Situation : Vous travaillez en EHPAD. Mme Martin, 82 ans, revient de l'hôpital après une chute. Elle porte un plâtre à l'avant-bras droit pour une durée de 6 semaines. En l'aidant pour sa toilette, vous remarquez que ses doigts sont légèrement gonflés et qu'elle se plaint de fourmillements.
Question : Savez-vous différencier une simple gêne passagère d'une urgence médicale grave pouvant entraîner des séquelles irréversibles ?
1. Comprendre la fracture et le rôle du plâtre
Une fracture osseuse est une rupture de la continuité de l'os. Chez la personne âgée, elles sont fréquentes en raison de l'ostéoporose. L'os est un tissu vivant capable de se régénérer : c'est la consolidation.
Le plâtre sert à immobiliser les fragments osseux dans une position correcte pour permettre la formation du cal osseux (la "soudure"). La durée moyenne est de 6 semaines, mais elle varie selon l'âge et la pathologie.

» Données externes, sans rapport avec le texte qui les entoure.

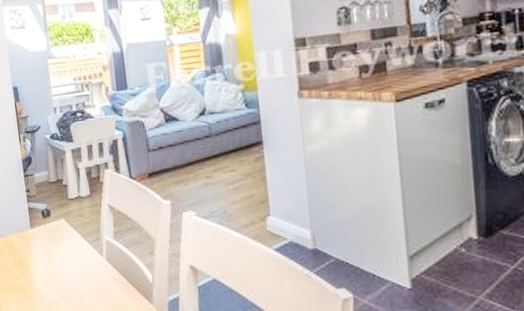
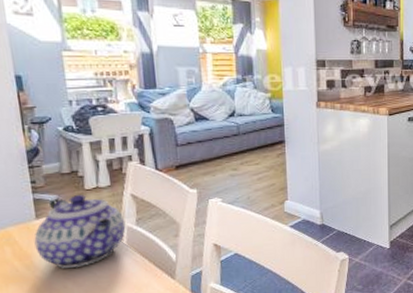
teapot: none [29,204,105,281] -> present [34,195,126,268]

Question d'examen possible : "Quel est l'objectif principal de la pose d'un plâtre sur un membre fracturé ?"
Réponse attendue : Assurer l'immobilisation stricte de la fracture pour permettre la consolidation osseuse dans une position anatomique correcte.
2. Surveillance clinique : Le rôle clé de l'Aide-Soignant
Le risque majeur d'un plâtre est la compression. Si le membre gonfle sous le plâtre, la circulation sanguine peut être coupée (syndrome des loges).

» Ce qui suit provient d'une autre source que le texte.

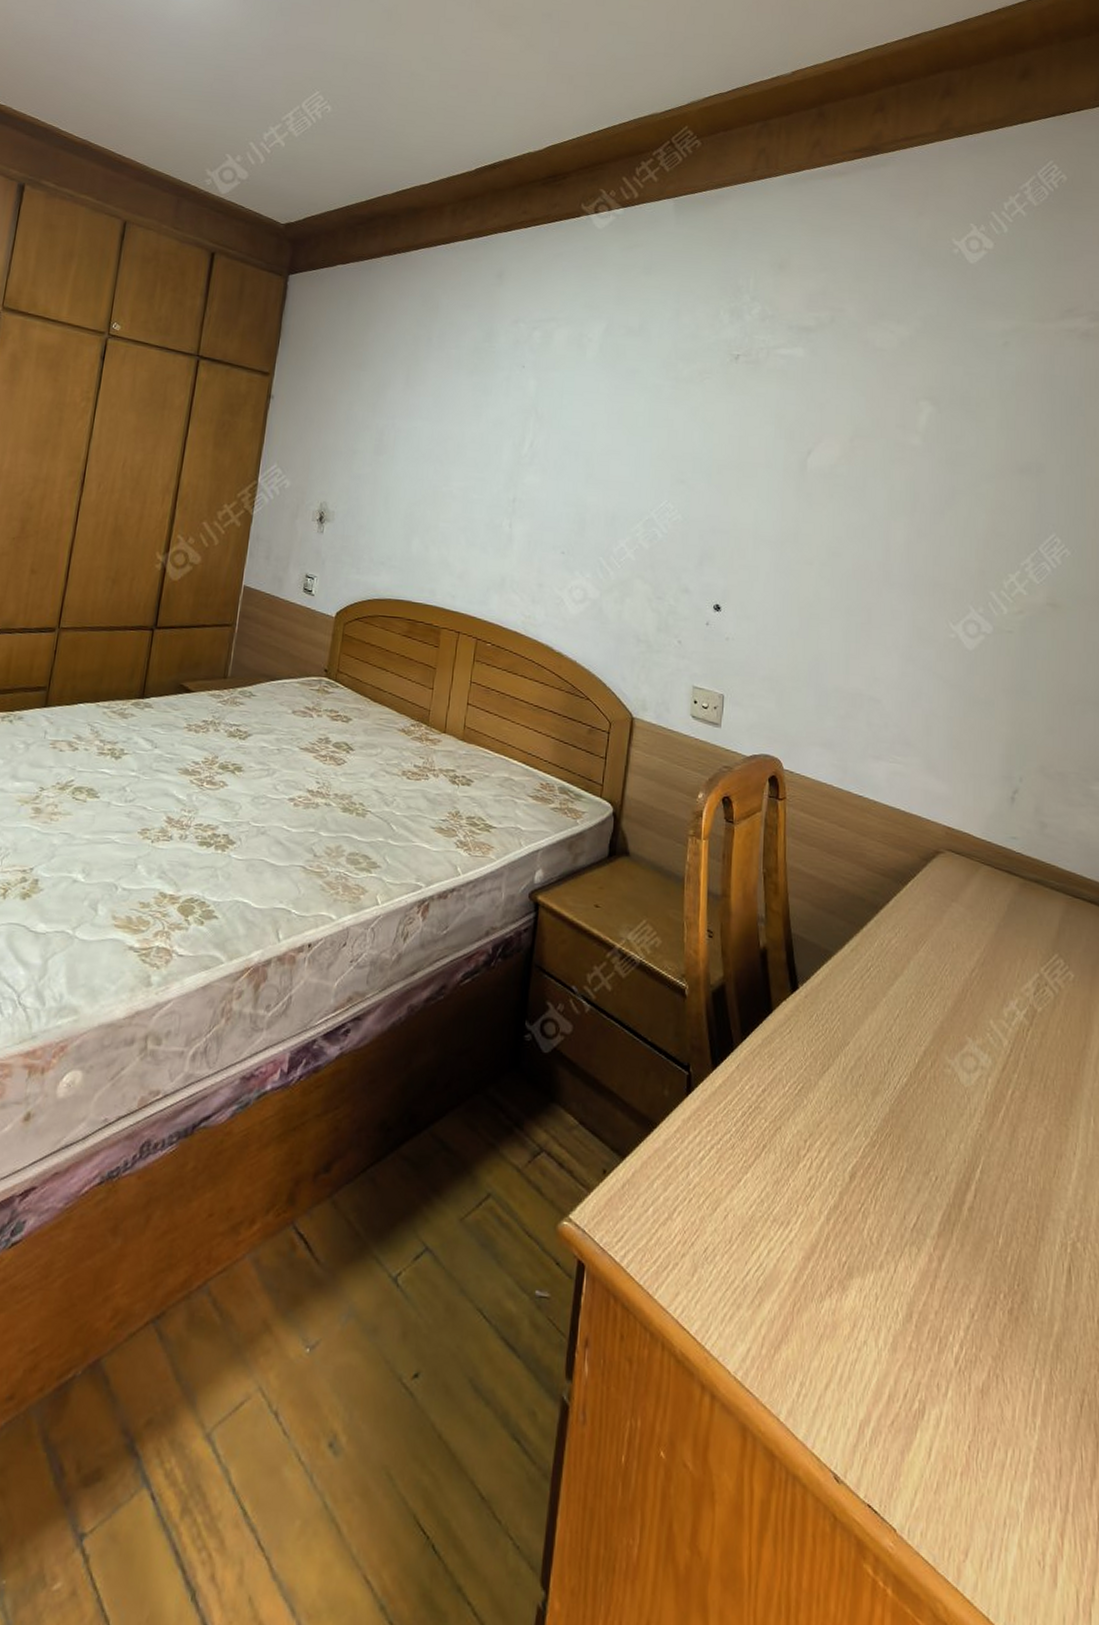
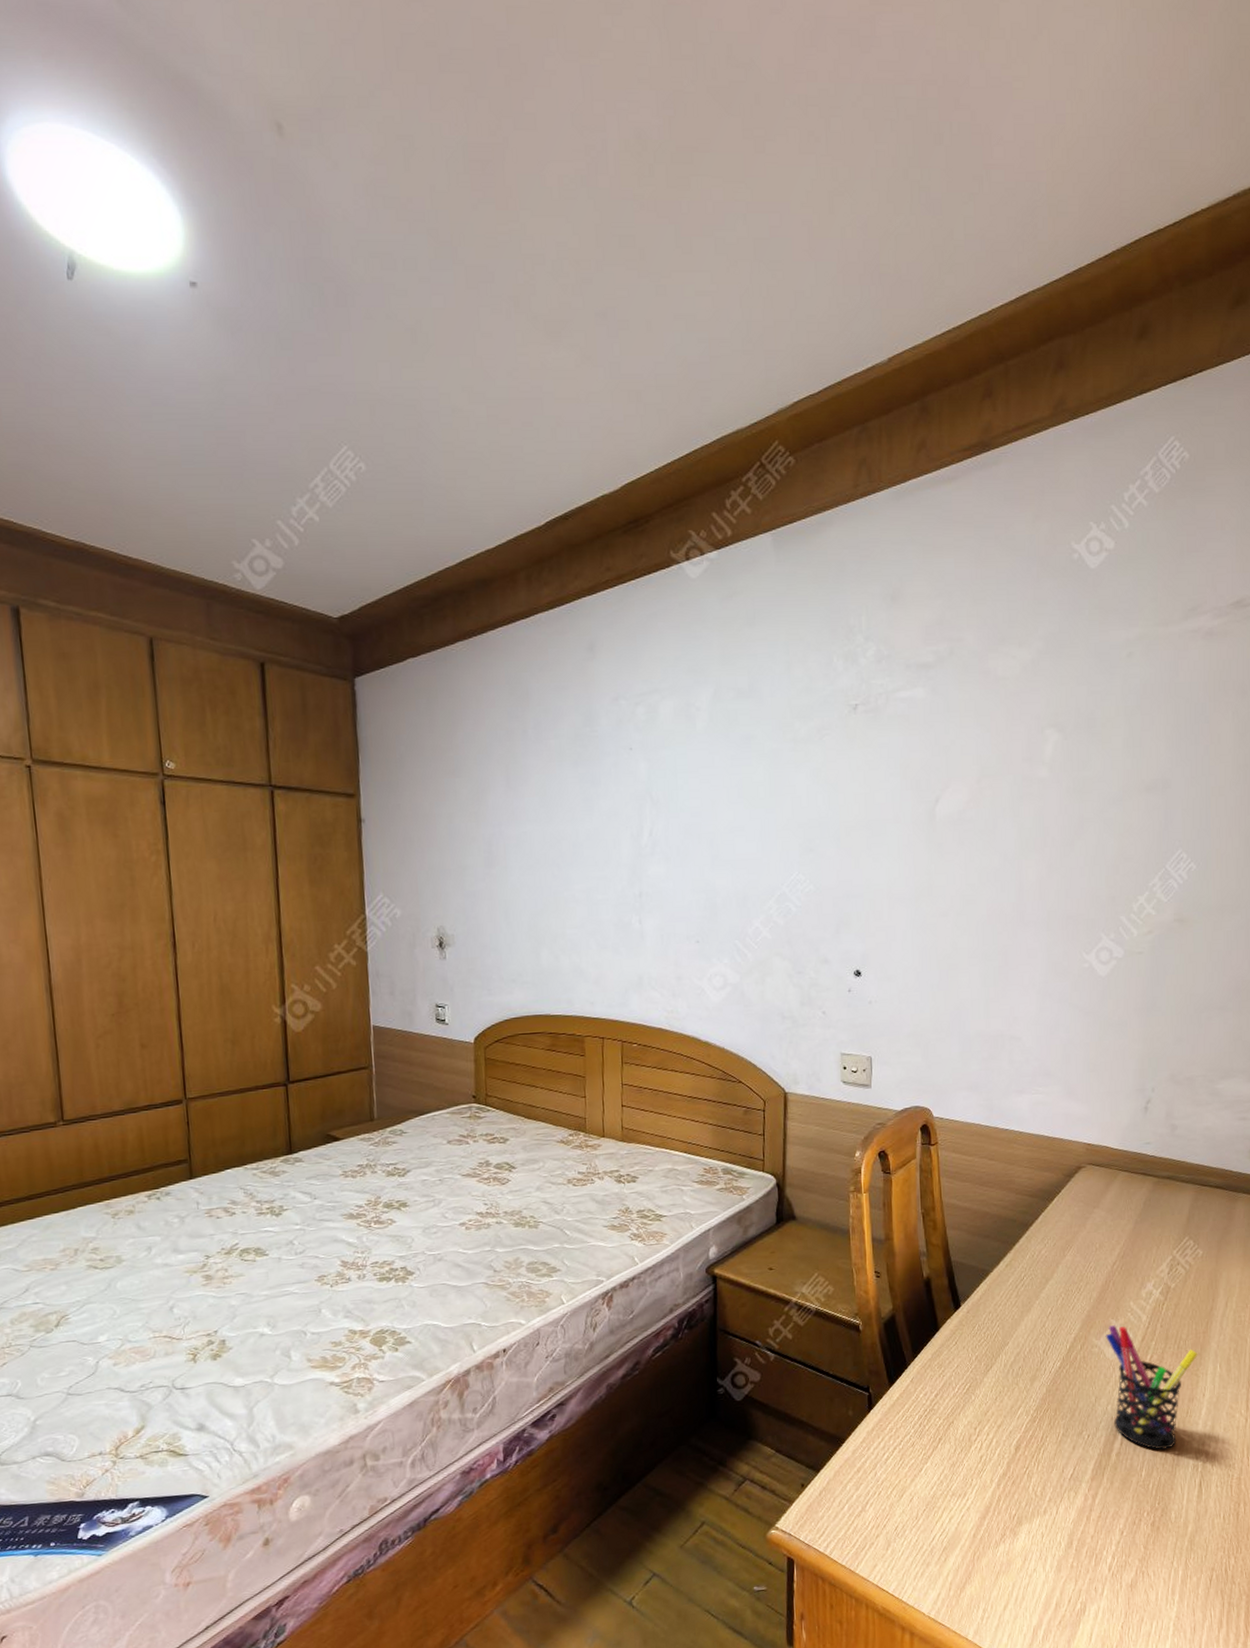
pen holder: none [960,1044,1068,1215] -> present [1105,1325,1198,1450]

En stage, l'Aide-Soignant doit surveiller :
- La coloration : Les doigts ou orteils doivent être roses (ni blancs, ni bleus).
- La chaleur : Le membre doit être chaud.
- La sensibilité : Absence de fourmillements ou d'engourdissements.
- La mobilité : Le patient doit pouvoir bouger ses extrémités.
Point de vigilance clinique (URGENCE) : Alertez immédiatement l'infirmier(e) si :
- Douleur intense non calmée par les antalgiques.
- Oedème (gonflement) important des extrémités.
- Odeur suspecte ou écoulement sous le plâtre.
- Plâtre trop serré ou, au contraire, devenu trop lâche.
Synthèse opérationnelle : Pour éviter l'oedème, je dois maintenir le membre plâtré surélevé (avec des coussins ou une écharpe), surtout durant les 48 premières heures. Je stimule le patient pour qu'il bouge régulièrement ses doigts ou ses orteils.
3. Entretien du plâtre et confort du patient
Le plâtre est fragile durant les premières heures de séchage. Son entretien est garant de l'hygiène et de la réussite de la consolidation.
À retenir : 1. Ne jamais mouiller le plâtre (utiliser un sac plastique pour la toilette). 2. Ne jamais introduire d'objet sous le plâtre pour se gratter (risque de plaies invisibles). 3. Ne jamais couper ou modifier le plâtre soi-même.
Ce qui peut tomber au partiel : "Citez trois conseils de prévention à donner à un patient porteur d'un plâtre au membre inférieur."
Réponse : Ne pas marcher sur le plâtre sans autorisation médicale, maintenir la jambe surélevée au repos, surveiller la couleur et la température des orteils.
4. L'après-plâtre : La phase de récupération
Une fois le plâtre retiré, le membre peut paraître aminci (amyotrophie) et la peau peut être squameuse. L'os reste fragile pendant encore un mois.
En service hospitalier ou EHPAD : Après le retrait, la peau est fragile. Lavez-la délicatement à l'eau savonneuse sans frotter fort. Observez la reprise de l'appui lors de la mobilisation.
Ce que je sais faire maintenant :
- Je sais identifier les signes de compression circulatoire.
- Je sais comment positionner un membre plâtré pour réduire l'oedème.
- Je connais les consignes d'hygiène et de sécurité à transmettre au patient.